Hailed by the Classica Magazine as a “pianist of magnetic presence”, Ingmar Lazar performs in the world’s leading concert halls and festivals, and won critical acclaim for his CD recordings. Prizewinner of international competitions, he is the recipient of the Tabor Foundation Piano Award at the Verbier Festival (2013). Lazar serves as artistic director of the Festival du Bruit qui Pense, and of the Escapades Pianistiques, two international festivals located in France.

“Among the teachers who influenced me the most, there is Valery Sigalevitch who built me up artistically, and Alexis Golovin who developed in me a way of thinking. Other major influences include Dmitri Bashkirov, Malcolm Bilson, Fou Ts’ong, Stanislav Ioudenitch, Roustem Saitkoulov, and Elisso Virsaladze.

Having been taught by different professors, I know that there are so many different ways in approaching music, and that there are always multiple answers to one question. This is something that I always think of when I am teaching myself, as I believe a right solution can be different regarding each student. To be able to stimulate a young musician and open him to all the richness of the world of music is in my opinion one of the greatest achievements one can have.

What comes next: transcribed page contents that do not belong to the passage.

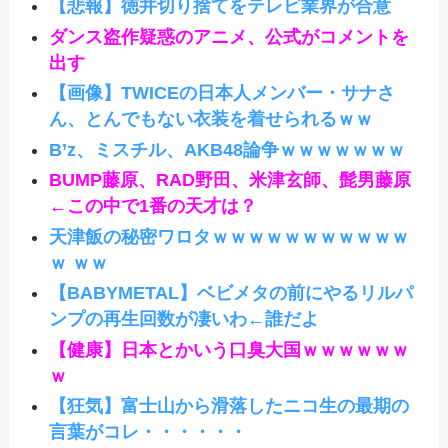
【悲報】徳井切り捨てをテレビ業界が合意
ダンス盗作疑惑のアニメ、公式がコメントを
出す
【画像】TWICEの日本人メンバー・サナさ
ん、とんでもない衣装を着せられるｗｗ
B’z、ミスチル、AKB48論争ｗｗｗｗｗｗｗ
BUMP藤原、RAD野田、米津玄師、髭男藤原
←この中で1番の天才は？
天津飯の秘密ワロタｗｗｗｗｗｗｗｗｗｗｗ
ｗ ｗｗ
【BABYMETAL】ベビメタの前にやるリルパ
ンプの再生回数が凄いわ←誰だよ
【健康】日本とかいう口臭大国ｗｗｗｗｗｗ
ｗ
【狂気】富士山から滑落したニコ生の最期の
言葉がコレ・・・・・・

As I look back, it is always musical accomplishments which left the strongest impact upon me. For example, when at the age of eleven I played for the first time Chopin’s 3 rd Ballade, and one year later Beethoven’s “Appassionata” Sonata and Mussorgsky’s “Pictures at an Exhibition”. Recently it was when I was sharing the stage with pianist Jean-Claude Pennetier in a four-hand Schubert programme.

Naturally there are many pianists that I admire. It is difficult to say just a few names, but among them there is Alfred Cortot, Josef Hofmann, Vladimir Horowitz, Josef Lhevinne, Arturo Benedetti Michelangeli, Sergei Rachmaninoff, and Artur Schnabel.

And if there were three recordings that I would take on a desert island, it would include Wilhelm Furtwängler conducting Beethoven’s Symphonies, Gustav Leonhardt playing Bach’s Well-Tempered Clavier… but impossible to make a third choice without regretting a fourth one!”